6. 293T cells were mock‐transfected (NT), transfected with empty plasmids (EV) or plasmids expressing NS5 from TBEV, LIV or YFV. Twenty‐four hours later, cells were stimulated with IFN⍺2 (400 IU/ml) for 15 min. Whole‐cell lysates were analyzed by Western blotting with antibodies against the indicated proteins. Data are representative of three biological replicates. For densitometric analysis of band intensities see Fig EV5A.

7. TYK2 kinase activity was assessed in vitro using the kinase domain (aa 871–1,187) of TYK2, a peptide derived from IRS‐1 as substrate and ATP. Kinase reactions were carried with or without recombinant NS5 proteins as indicated. The level of ATP, which decreases during the kinase reaction, was inversely correlated to the luciferase activity. The activity of TYK2 in the absence of viral proteins was set at 100%. The data are means ± SD of at least six biological replicates. One‐way ANOVA tests with Dunnett's correction were performed, ns: non‐significant, ****P < 0.0001.

8. In vitro kinase assays were performed as in (G) by replacing IRS‐1 peptides by recombinant STAT1. The samples were analyzed by Western blot with the indicated antibodies. Data are representative of three biological replicates. For densitometric analysis of band intensities see Fig EV5C.

Source data are available online for this figure.
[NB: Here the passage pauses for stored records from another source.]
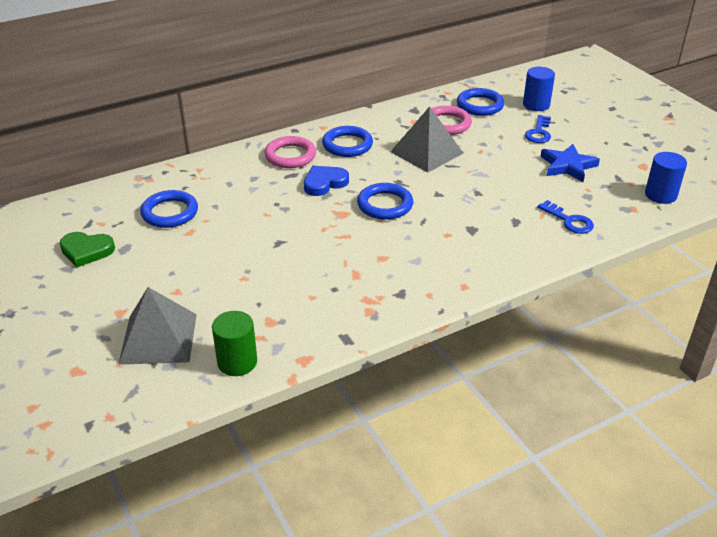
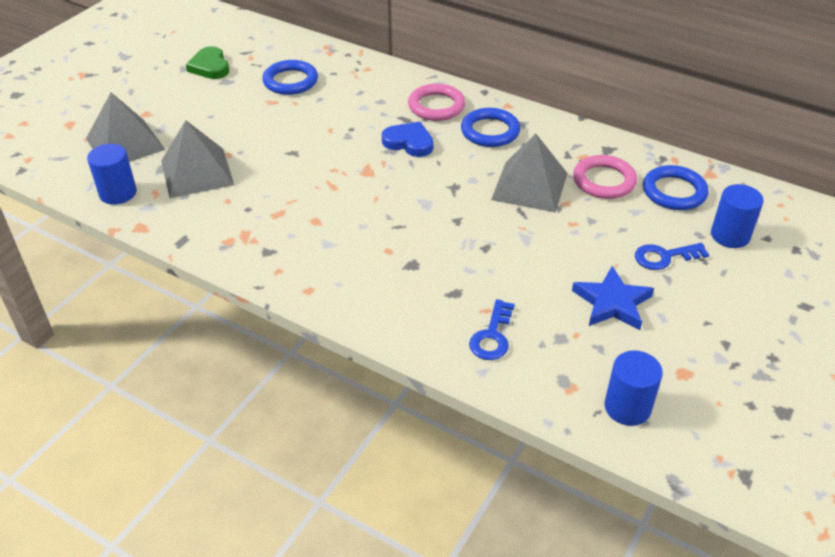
camera: 60 degrees right, 5 degrees up
green cylinder [212,311,257,376] -> blue cylinder [87,144,137,205]
blue ring [357,183,413,220] -> none
none -> grey pyramid [161,120,234,198]

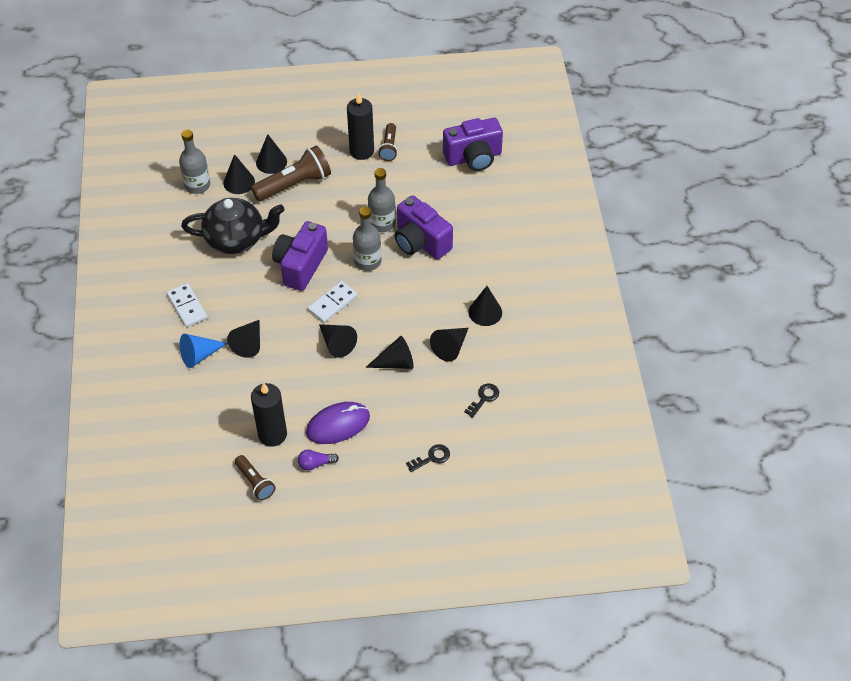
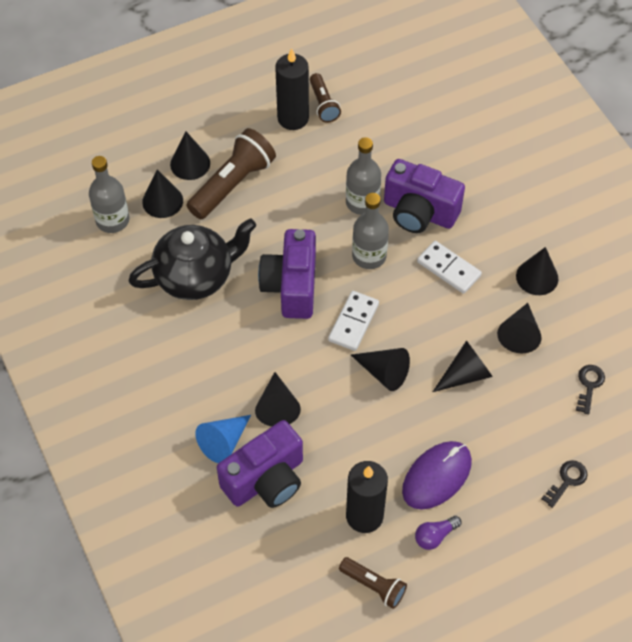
camera: 20 degrees left, 5 degrees up
white domino [167,283,207,327] -> white domino moved to [417,241,482,294]
purple camera [443,118,503,171] -> purple camera moved to [217,420,303,508]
Figure EV4. Alignment of human JAKs Tyrosine Kinases and TYK2 orthologs, in the NS5 interacting region

Residues boxed in red correspond to NS5 interaction residues identified by molecular docking analysis. Residue K930, which is involved in ATP binding and kinase activity, is colored in magenta. Residues Y1054 and Y1055, which are phosphorylated during activation, are boxed in green. Numbering is relative to human TYK2.

Figure EV5. TBEV and LIV NS5 proteins interact with the tyrosine kinase domain of TYK2 and affect its catalytic activity

1. Densitometric analysis of Western blots from three biological replicates showing the relative abundances of pTYK2 to total TYK2. Data are expressed as a percentage of the values of cells transfected with an empty plasmid (EV). They are means ± SD. One‐way ANOVA tests with Dunnett's correction were performed. ns: non‐significant, ***P < 0.001.

2. Viral protein expression in vitro. Coomassie Gel of purified NS5 (full‐length protein or individual domain).

3. Densitometric analysis of Western blots from three biological replicates showing the relative abundances of pSTAT1 to total STAT1. Data are expressed as a percentage of the samples containing no NS5 (mock), and are means ± SD. One‐way ANOVA tests with Dunnett's correction were performed, ns: non‐significant, **P < 0.01.

Source data are available online for this figure.